Викентий с досадой махнул рукой, и пустая коньячная бутылка, врезавшись в батарею, разлетелась осколками.
— Не трогай, — сказал Викентий. — Завтра Фаина уберет.
— Может, выпишешь меня завтра?
— Хорошо, — легко согласился заведующий, — выпишу.
И ушел.
«Чего это я так напился? — подумал Андрей. — Башка завтра будет трещать…»
Дверь открылась, и в палату вошла красивая девушка. Он даже сразу не понял, что это та самая медсестра, с которой у него почему-то не заладились отношения.
Потом он распорол ладонь и, спьяна не чувствуя боли, с удивлением уставился на залитую кровью руку. А сестричка кинулась к нему, как будто он получил пулю в живот. Она бинтовала ему кисть и стояла очень близко. Андрей чувствовал едва уловимый аромат ее духов, смотрел на точеную нежную шею, на трогательные завитки у основания высоко забранных волос, и ему вдруг ужасно захотелось укусить ее в эту самую шею, там, где она плавно переходит в линию плеча, но не хряпнуть зубами, усмехнулся он, а осторожно сжать челюсти, чувствуя кожей щекотное прикосновение завитков.
Представив ее изумленную реакцию на свой неожиданный порыв, он хмыкнул, а она, расценив это как болезненный стон, заспешила, приговаривая что-то утешительное, повела его в операционную, поддерживая, как раненого бойца, и все беспокоилась, хорошо ли он переносит новокаин.
Потом они вернулись в палату, сестричка замела осколки и даже подтерла пол, и, когда наклонялась, под широкой блузой четко обозначалась талия, перетекая в очертания стройных бедер, туго обтянутых форменными голубыми брючками.

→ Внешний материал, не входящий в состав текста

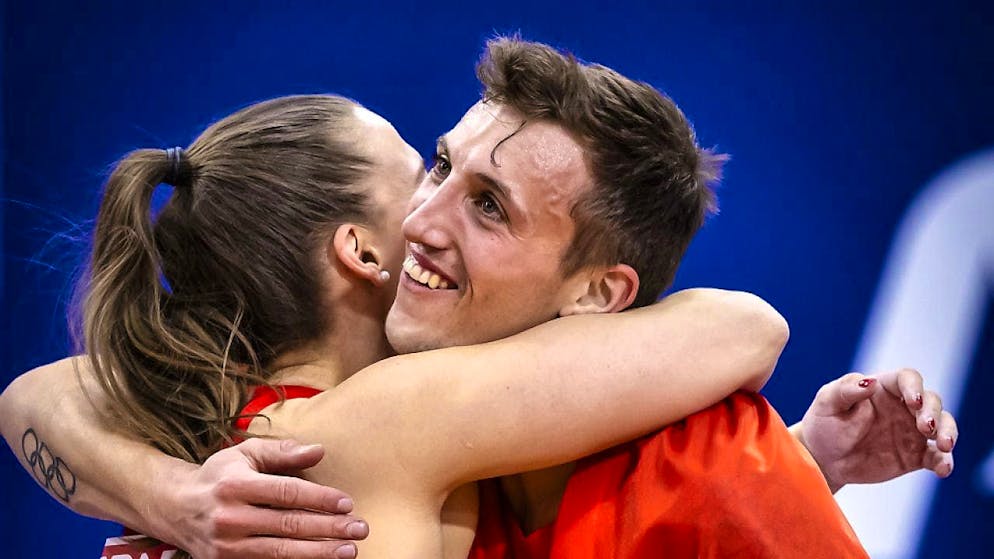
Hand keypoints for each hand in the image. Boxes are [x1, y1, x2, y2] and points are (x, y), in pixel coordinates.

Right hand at [162, 438, 368, 558]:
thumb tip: (319, 451)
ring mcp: (226, 546)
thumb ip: (282, 452)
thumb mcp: (245, 454)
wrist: (175, 508)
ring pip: (281, 552)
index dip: (320, 499)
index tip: (348, 503)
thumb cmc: (219, 476)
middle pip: (289, 525)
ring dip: (319, 553)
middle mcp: (229, 518)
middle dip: (329, 528)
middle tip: (360, 529)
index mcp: (236, 486)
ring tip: (349, 550)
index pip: (287, 493)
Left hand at [799, 368, 956, 492]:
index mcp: (882, 388)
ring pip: (942, 426)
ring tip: (944, 445)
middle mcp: (902, 407)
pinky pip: (936, 457)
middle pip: (931, 401)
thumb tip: (871, 382)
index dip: (915, 387)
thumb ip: (846, 390)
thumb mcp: (827, 403)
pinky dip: (944, 461)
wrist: (822, 459)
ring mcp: (911, 432)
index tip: (913, 402)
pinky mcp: (914, 456)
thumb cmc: (823, 424)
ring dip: (948, 432)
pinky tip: (943, 468)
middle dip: (933, 412)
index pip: (908, 379)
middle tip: (925, 427)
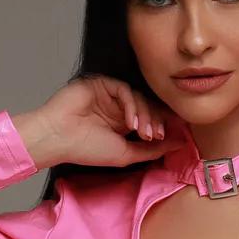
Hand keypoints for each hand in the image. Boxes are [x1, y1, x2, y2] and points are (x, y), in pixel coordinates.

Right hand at [10, 76, 187, 169]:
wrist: (59, 138)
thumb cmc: (86, 149)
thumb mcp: (126, 154)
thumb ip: (152, 150)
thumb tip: (179, 145)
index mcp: (122, 125)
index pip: (149, 119)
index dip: (161, 126)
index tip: (168, 137)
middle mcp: (117, 108)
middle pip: (148, 107)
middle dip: (155, 122)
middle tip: (154, 136)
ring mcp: (109, 96)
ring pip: (139, 98)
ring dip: (145, 115)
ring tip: (142, 132)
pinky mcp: (102, 84)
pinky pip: (125, 90)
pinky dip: (132, 105)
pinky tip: (130, 121)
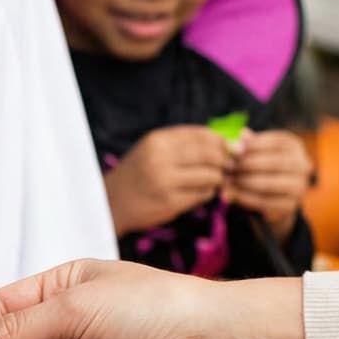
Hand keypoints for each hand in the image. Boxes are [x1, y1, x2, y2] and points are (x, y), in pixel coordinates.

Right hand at [103, 125, 228, 233]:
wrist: (110, 203)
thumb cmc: (137, 173)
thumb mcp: (153, 149)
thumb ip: (184, 142)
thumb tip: (226, 140)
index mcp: (158, 140)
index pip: (203, 135)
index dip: (222, 141)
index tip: (228, 149)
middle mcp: (161, 158)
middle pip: (211, 155)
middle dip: (224, 161)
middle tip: (226, 167)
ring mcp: (165, 181)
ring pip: (211, 176)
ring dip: (217, 179)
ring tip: (210, 181)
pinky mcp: (170, 202)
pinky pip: (203, 194)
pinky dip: (207, 193)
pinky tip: (198, 192)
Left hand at [223, 130, 312, 238]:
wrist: (273, 195)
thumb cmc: (260, 165)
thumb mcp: (256, 151)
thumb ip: (248, 144)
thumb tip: (241, 134)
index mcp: (294, 146)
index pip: (274, 142)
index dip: (251, 147)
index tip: (232, 151)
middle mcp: (302, 165)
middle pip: (273, 163)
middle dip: (246, 165)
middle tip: (227, 167)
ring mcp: (299, 186)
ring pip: (269, 184)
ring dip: (244, 182)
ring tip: (227, 180)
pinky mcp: (290, 205)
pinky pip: (264, 202)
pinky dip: (245, 198)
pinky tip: (232, 194)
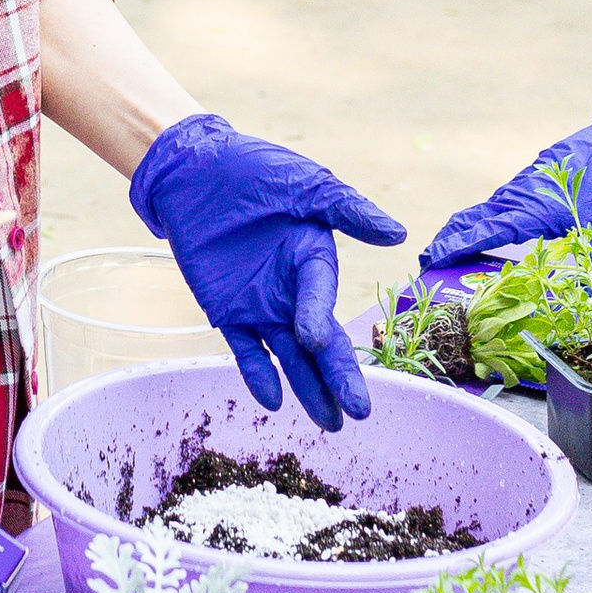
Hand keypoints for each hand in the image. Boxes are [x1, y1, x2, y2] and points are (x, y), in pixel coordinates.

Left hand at [129, 113, 402, 432]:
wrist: (192, 169)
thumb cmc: (254, 169)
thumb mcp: (305, 184)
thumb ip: (348, 210)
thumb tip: (399, 233)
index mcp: (314, 260)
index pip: (320, 296)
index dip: (319, 316)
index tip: (316, 339)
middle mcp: (292, 291)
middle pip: (318, 341)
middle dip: (336, 376)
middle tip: (357, 412)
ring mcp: (260, 305)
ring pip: (288, 356)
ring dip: (307, 388)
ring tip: (329, 423)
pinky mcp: (227, 312)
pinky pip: (245, 350)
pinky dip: (256, 374)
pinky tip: (271, 401)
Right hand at [418, 95, 591, 271]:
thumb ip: (589, 266)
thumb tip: (589, 301)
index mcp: (523, 214)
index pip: (480, 234)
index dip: (453, 248)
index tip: (431, 261)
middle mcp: (508, 203)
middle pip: (463, 223)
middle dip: (442, 244)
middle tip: (423, 266)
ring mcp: (507, 196)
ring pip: (471, 216)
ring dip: (453, 235)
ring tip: (439, 259)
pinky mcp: (512, 193)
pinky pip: (482, 211)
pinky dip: (469, 226)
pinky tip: (471, 243)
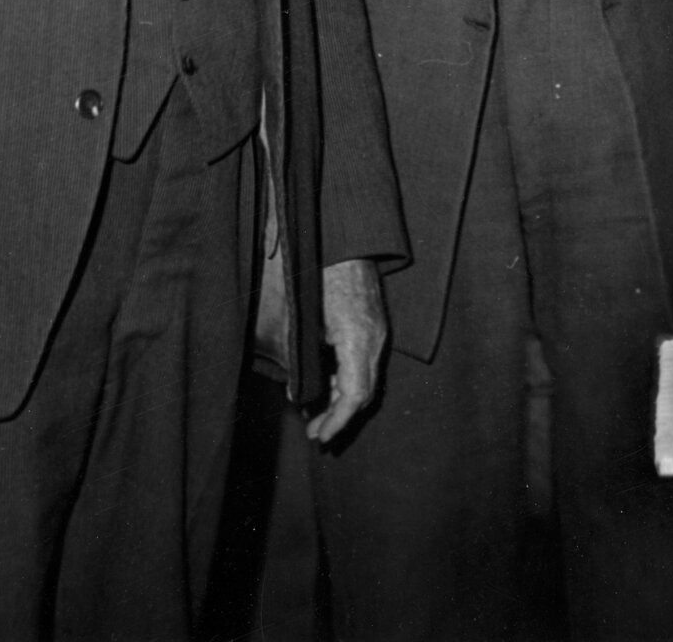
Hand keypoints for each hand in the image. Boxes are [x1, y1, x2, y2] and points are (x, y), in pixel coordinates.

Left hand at [307, 258, 386, 444]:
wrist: (344, 237)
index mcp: (358, 339)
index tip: (321, 436)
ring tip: (316, 414)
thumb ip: (297, 357)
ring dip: (341, 398)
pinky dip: (346, 378)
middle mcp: (375, 338)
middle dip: (339, 416)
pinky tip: (325, 384)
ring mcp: (377, 331)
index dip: (338, 420)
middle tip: (314, 433)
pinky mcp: (374, 324)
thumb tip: (294, 391)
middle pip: (364, 392)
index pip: (355, 394)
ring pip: (365, 378)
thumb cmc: (318, 271)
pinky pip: (364, 362)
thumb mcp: (300, 317)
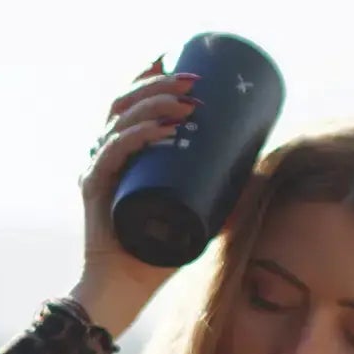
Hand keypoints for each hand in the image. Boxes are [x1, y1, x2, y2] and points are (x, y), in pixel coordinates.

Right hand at [70, 56, 200, 339]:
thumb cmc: (155, 258)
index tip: (181, 61)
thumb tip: (258, 174)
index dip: (152, 76)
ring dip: (154, 104)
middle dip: (161, 84)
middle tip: (195, 83)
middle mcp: (106, 156)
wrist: (124, 292)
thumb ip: (220, 195)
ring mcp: (98, 170)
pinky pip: (114, 153)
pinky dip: (138, 137)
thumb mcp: (194, 217)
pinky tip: (162, 130)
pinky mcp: (95, 190)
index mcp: (122, 154)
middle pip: (126, 102)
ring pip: (120, 120)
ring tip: (187, 104)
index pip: (131, 103)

И что-то она там щебетала и смотрела зовущим взглядом, и подошла она к нему первая — это он точно помнил, — то есть сама его спровоцировала. Значит, угрызениями совести можно не мучиться. Получила то, что хотела, не отталкивала, не звала на помощь, не молила уберечь ее девичью честь — молчала как рыба и лежала как бревно.